Mayfield was not able to pay her medical bills at the time and asked the photographer from the St. Louis Post-Dispatch, F. A. Behymer, for a $10 donation.


Friends of the doctor arranged for her care in the home of a woman named Sharp. People feared Mayfield would die without telling her life story, and a national effort was made to fill in the details.


In a few months, Mayfield recovered and left Mena. The August 3 issue of the Mena Star printed a letter from Mayfield saying she was living in David City, Nebraska.


She returned to Mena by 1927 but had to become a ward of the county for two years in the county farm at Rust (now Potter).

She died on August 24, 1929, carrying most of her life story with her.


She was buried in Gann Cemetery, south of Mena, as a pauper in an unmarked grave, and, as she had wished, in men’s clothing, with the service performed by a woman, Fannie Vise.


One footnote to the curious life of Dr.
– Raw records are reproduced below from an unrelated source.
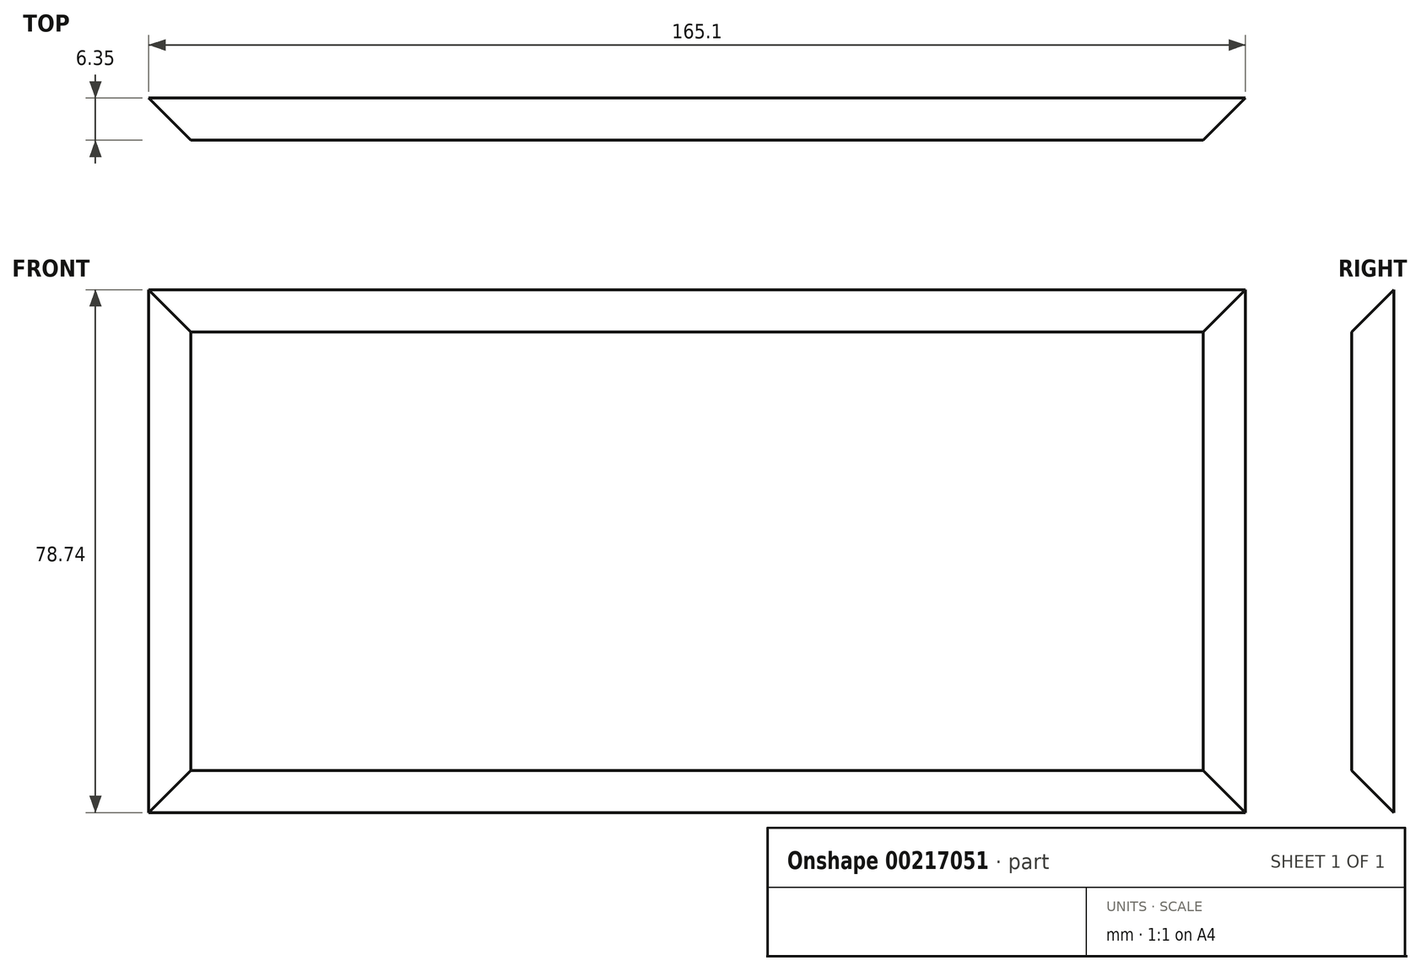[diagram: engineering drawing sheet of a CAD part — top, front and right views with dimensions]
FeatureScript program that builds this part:
annotation { "Feature Type Name" : "Feature", "Feature Type Description" : "" }
export const myFeature = defineFeature(function(context is Context, id is Id, definition is map)
    precondition{}
    {
        {
            var Q0;
            Q0=qCreatedBy(makeId("Front.planeOp"),FACE);
            var sketch = newSketch(context, id + "F0", { "sketchPlane" : qUnion([Q0])});
            skPoint(sketch, "E0.middle", {"position": v(0, 0) * mm});
            skLineSegment(sketch, "E1.0", {"start": v(82.55, 39.37) * mm, "end": v(-82.55, 39.37) * mm});
            skLineSegment(sketch, "E1.1", {"start": v(82.55, -39.37) * mm, "end": v(82.55, 39.37) * mm});
            skLineSegment(sketch, "E1.2", {"start": v(82.55, -39.37) * mm, "end": v(-82.55, -39.37) * mm});
            skLineSegment(sketch, "E1.3", {"start": v(-82.55, -39.37) * mm, "end": v(-82.55, 39.37) * mm});
            skPoint(sketch, "E0.left.end.orphan", {"position": v(88.9, 45.72) * mm});
            skPoint(sketch, "E0.bottom.start.orphan", {"position": v(88.9, -45.72) * mm});
            skPoint(sketch, "E0.right.end.orphan", {"position": v(-88.9, 45.72) * mm});
            skPoint(sketch, "E0.right.start.orphan", {"position": v(-88.9, -45.72) * mm});
            skSolve(sketch);
        }
        {
            var Q0;
            Q0 = qSketchRegion(id + "F0", true);
            extrude(context, id + "F1", {"entities" : qUnion([Q0]), "depth" : 6.35 * mm});
        }
        {
            var Q0;
            Q0=makeQuery(id+"F1.opExtrude","CAP_FACE",FACE,{"disambiguationData":[OSD([sQuery(id+"F0.wireOp",EDGE,"E1.0"),sQuery(id+"F0.wireOp",EDGE,"E1.1"),sQuery(id+"F0.wireOp",EDGE,"E1.2"),sQuery(id+"F0.wireOp",EDGE,"E1.3")])],"isStart":false});
            chamfer(context, id + "F2", {"entities" : qUnion([Q0]), "width" : 6.35 * mm, "tangentPropagation" : true});
        }
    });
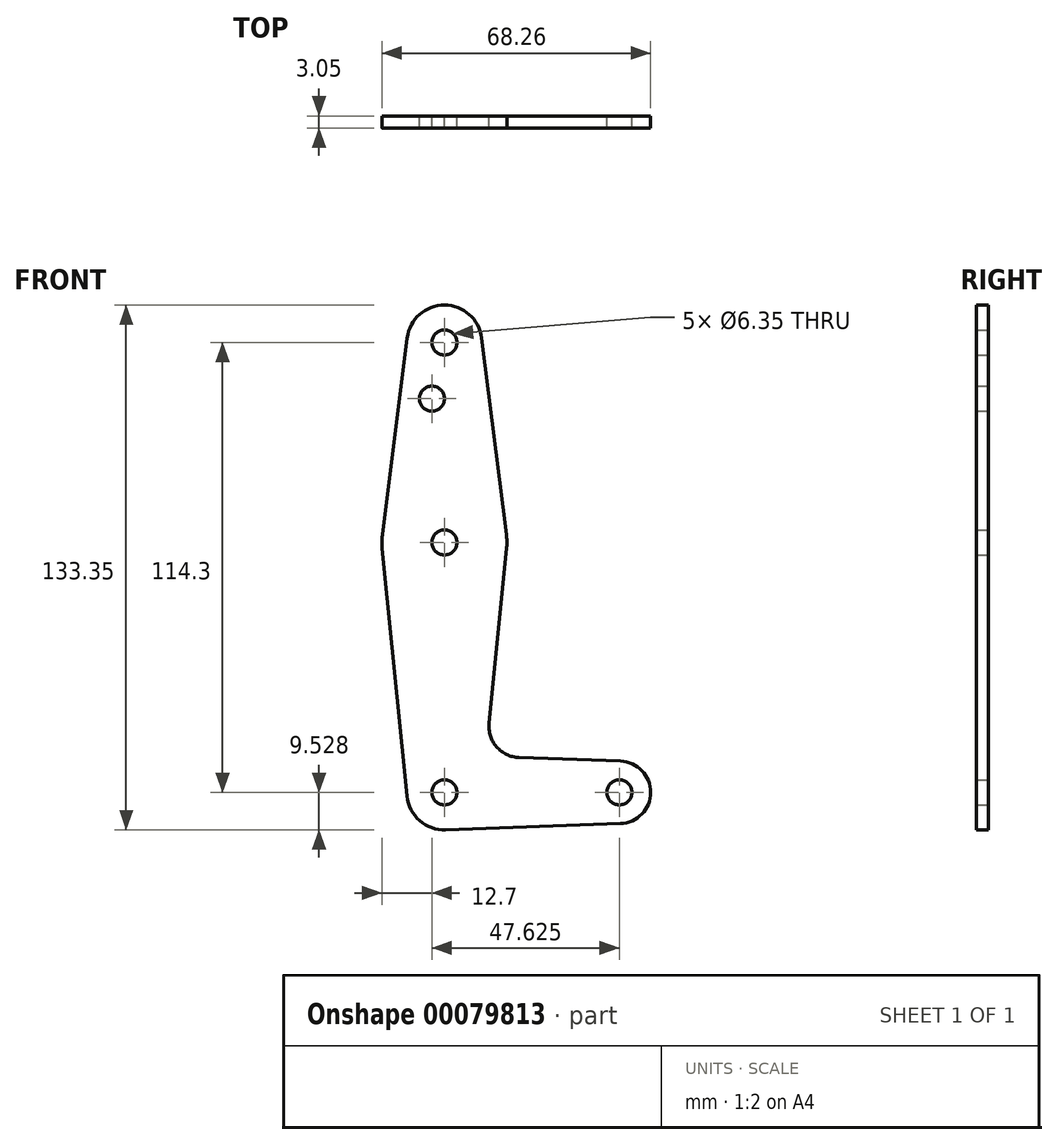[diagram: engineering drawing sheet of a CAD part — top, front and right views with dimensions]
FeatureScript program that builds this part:
annotation { "Feature Type Name" : "Feature", "Feature Type Description" : "" }
export const myFeature = defineFeature(function(context is Context, id is Id, definition is map)
    precondition{}
    {
        {
            var Q0;
            Q0=qCreatedBy(makeId("Front.planeOp"),FACE);
            var sketch = newSketch(context, id + "F0", { "sketchPlane" : qUnion([Q0])});
            skCircle(sketch, "E0", {"center": v(-31.63, 72.08) * mm, "radius": 9.53 * mm});
            skLineSegment(sketch, "E1", {"start": v(-31.63, 72.08) * mm, "end": v(-31.63, -42.22) * mm, "construction": true});
            skLineSegment(sketch, "E2", {"start": v(-31.63, -42.22) * mm, "end": v(12.82, -42.22) * mm, "construction": true});
            skCircle(sketch, "E3", {"center": v(-31.63, 21.28) * mm, "radius": 15.88 * mm});
            skCircle(sketch, "E4", {"center": v(-31.63, -42.22) * mm, "radius": 9.53 * mm});
            skCircle(sketch, "E5", {"center": v(12.82, -42.22) * mm, "radius": 7.94 * mm});
            skLineSegment(sketch, "E6", {"start": v(-31.63, 21.28) * mm, "end": v(-31.63, -42.22) * mm, "construction": true});
            skLineSegment(sketch, "E7", {"start": v(-47.42, 19.7) * mm, "end": v(-41.1, -43.17) * mm});
            skLineSegment(sketch, "E8", {"start": v(-41.08, 73.27) * mm, "end": v(-47.38, 23.26) * mm});
            skLineSegment(sketch, "E9", {"start": v(-22.17, 73.27) * mm, "end": v(-15.87, 23.26) * mm});
            skLineSegment(sketch, "E10", {"start": v(-15.83, 19.7) * mm, "end": v(-20.28, -24.63) * mm});
            skLineSegment(sketch, "E11", {"start": v(-31.29, -51.74) * mm, "end": v(13.1, -50.15) * mm});
            skLineSegment(sketch, "E12", {"start": v(-12.66, -33.37) * mm, "end": v(13.1, -34.29) * mm});
            skArc(sketch, "E13.filletArc", {"start": v(-20.28, -24.63) * mm, "mid": v(-18.36, -30.65) * mm, "end": v(-12.66, -33.37) * mm});
            skCircle(sketch, "E14", {"center": v(-34.8, 57.8) * mm, "radius": 3.18 * mm});
            skCircle(sketch, "E15", {"center": v(-31.63, 72.08) * mm, "radius": 3.18 * mm});
            skCircle(sketch, "E16", {"center": v(-31.63, 21.28) * mm, "radius": 3.18 * mm});
            skCircle(sketch, "E17", {"center": v(-31.63, -42.22) * mm, "radius": 3.18 * mm});
            skCircle(sketch, "E18", {"center": v(12.82, -42.22) * mm, "radius": 3.18 * mm});
            skLineSegment(sketch, "E19", {"start": v(-31.63, 21.28) * mm, "end": v(-31.63, 57.8) * mm, "construction": true});
            skSolve(sketch);
        }
        {
            var Q0;
            Q0=makeQuery(id+"F0.imprint","IMPRINT",FACE,{"disambiguationData":[TD([[makeQuery(id+"F0.imprint","IMPRINT",EDGE,{"derivedFrom":sQuery(id+"F0.wireOp",EDGE,"E15")}),-1.0]])]});
            var Q1;
            {var subQ1=sQuery(id+"F0.wireOp",EDGE,"E8");Q1=makeQuery(id+"F0.imprint","IMPRINT",FACE,{"disambiguationData":[TD([[makeQuery(id+"F0.imprint","IMPRINT",EDGE,{"derivedFrom":subQ1}),1.0]])]});}
            var Q2;
            Q2=makeQuery(id+"F0.imprint","IMPRINT",FACE,{"disambiguationData":[TD([[makeQuery(id+"F0.imprint","IMPRINT",EDGE,{"derivedFrom":sQuery(id+"F0.wireOp",EDGE,"E16")}),-1.0]])]});
            var Q3;
            {var subQ0=sQuery(id+"F0.wireOp",EDGE,"E7");Q3=makeQuery(id+"F0.imprint","IMPRINT",FACE,{"disambiguationData":[TD([[makeQuery(id+"F0.imprint","IMPRINT",EDGE,{"derivedFrom":subQ0}),1.0]])]});}
            var Q4;
            Q4=makeQuery(id+"F0.imprint","IMPRINT",FACE,{"disambiguationData":[TD([[makeQuery(id+"F0.imprint","IMPRINT",EDGE,{"derivedFrom":sQuery(id+"F0.wireOp",EDGE,"E17")}),-1.0]])]});
            var Q5;
            Q5=makeQuery(id+"F0.imprint","IMPRINT",FACE,{"disambiguationData":[TD([[makeQuery(id+"F0.imprint","IMPRINT",EDGE,{"derivedFrom":sQuery(id+"F0.wireOp",EDGE,"E18")}),-1.0]])]});
            extrude(context, id + "F1", {"entities" : qUnion([Q0, Q1, Q2, Q3, Q4, Q5]), "depth" : 3.05 * mm});
        }
    });
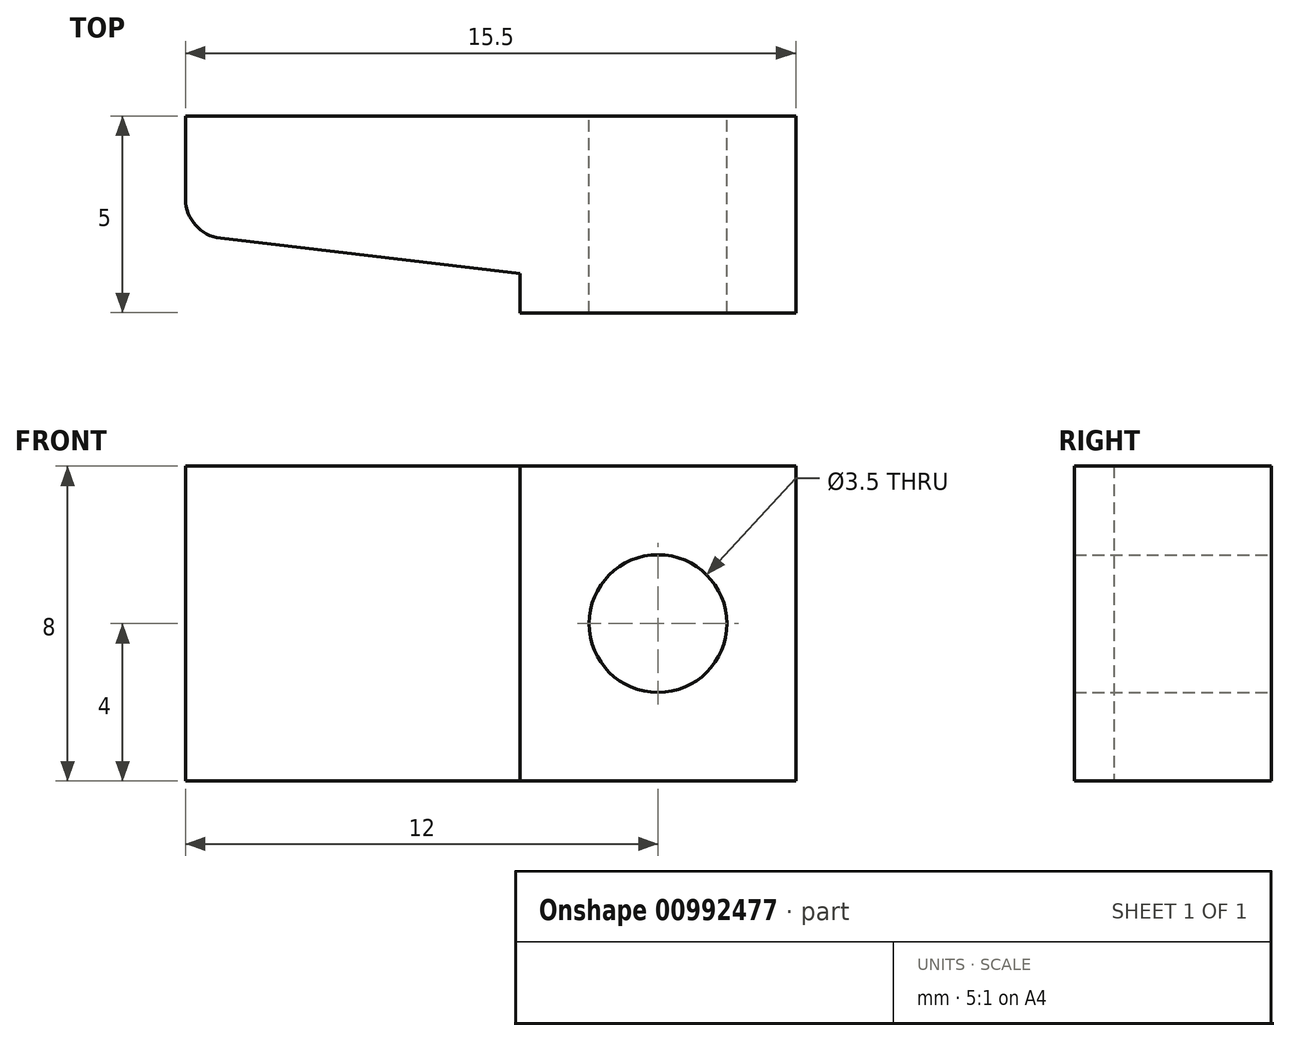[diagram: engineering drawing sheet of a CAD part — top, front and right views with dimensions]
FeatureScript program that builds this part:
annotation { "Feature Type Name" : "Feature", "Feature Type Description" : "" }
export const myFeature = defineFeature(function(context is Context, id is Id, definition is map)
    precondition{}
    {
        {
            var Q0;
            Q0=qCreatedBy(makeId("Top.planeOp"),FACE);
            var sketch = newSketch(context, id + "F0", { "sketchPlane" : qUnion([Q0])});
            skLineSegment(sketch, "E0.bottom", {"start": v(4.05, 1.83) * mm, "end": v(-11.45, 1.83) * mm});
            skLineSegment(sketch, "E0.top", {"start": v(4.05, -3.17) * mm, "end": v(-2.95, -3.17) * mm});
            skLineSegment(sketch, "E0.left", {"start": v(4.05, 1.83) * mm, "end": v(4.05, -3.17) * mm});
            skLineSegment(sketch, "E0.right", {"start": v(-11.45, 1.83) * mm, "end": v(-11.45, -1.17) * mm});
            skLineSegment(sketch, "E1", {"start": v(-11.45, -1.17) * mm, "end": v(-2.95, -2.17) * mm});
            skLineSegment(sketch, "E2", {"start": v(-2.95, -2.17) * mm, "end": v(-2.95, -3.17) * mm});
            skSolve(sketch);
        }
        {
            var Q0;
            Q0=makeQuery(id+"F0.imprint","IMPRINT",FACE,{"disambiguationData":[TD([[makeQuery(id+"F0.imprint","IMPRINT",EDGE,{"derivedFrom":sQuery(id+"F0.wireOp",EDGE,"E0.bottom")}),1.0]])]});
            extrude(context, id + "F1", {"entities" : qUnion([Q0]), "depth" : 8 * mm, "offsetDistance" : 25 * mm});
        }
        {
            var Q0;
            Q0=makeQuery(id+"F1.opExtrude","SWEPT_FACE",FACE,{"disambiguationData":[OSD([sQuery(id+"F0.wireOp",EDGE,"E0.bottom")])]});
            var sketch = newSketch(context, id + "F2", { "sketchPlane" : qUnion([Q0])});
            skCircle(sketch, "E3", {"center": v(-0.55, 4) * mm, "radius": 1.75 * mm});
            skSolve(sketch);
        }
        {
            var Q0;
            Q0=makeQuery(id+"F2.imprint","IMPRINT",FACE,{"disambiguationData":[TD([[makeQuery(id+"F2.imprint","IMPRINT",EDGE,{"derivedFrom":sQuery(id+"F2.wireOp",EDGE,"E3")}),1.0]])]});
            var Q1;
            Q1=makeQuery(id+"F1.opExtrude","SWEPT_FACE",FACE,{"disambiguationData":[OSD([sQuery(id+"F0.wireOp",EDGE,"E0.top")])]});
            extrude(context, id + "F3", {"entities" : qUnion([Q0]), "operationType" : NewBodyOperationType.REMOVE, "endBound" : BoundingType.UP_TO_SURFACE, "oppositeDirection" : true, "depth" : 25 * mm, "endBoundEntityFace" : qUnion([Q1]), "offsetDistance" : 25 * mm});
        }
        {
            var Q0;
            Q0=makeQuery(id+"F1.opExtrude","SWEPT_EDGE",EDGE,{"disambiguationData":[OSD([sQuery(id+"F0.wireOp",EDGE,"E0.right"),sQuery(id+"F0.wireOp",EDGE,"E1")])]});
            fillet(context, id + "F4", {"entities" : qUnion([Q0]), "radius" : 1 * mm, "tangentPropagation" : true, "allowEdgeOverflow" : false});
        }
    });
Mayfield.

In 1982, Hollywood producer Blake Edwards made a film version of a German musical farce that had been making the rounds in cinema and on Broadway in one form of another since 1933.


The first-ever movie of the story, which dealt with a woman portraying a man to infiltrate the nightclub scene in 1934 Paris, was conceived and directed by Reinhold Schünzel, one of the few Jewish artists that was allowed to continue makes films under the Nazi-regime of Adolph Hitler.

His inspiration for “Viktor und Viktoria”?


A yellowed clipping from the New York Times from January 1926 about a gender-bending doctor in Mena, Arkansas.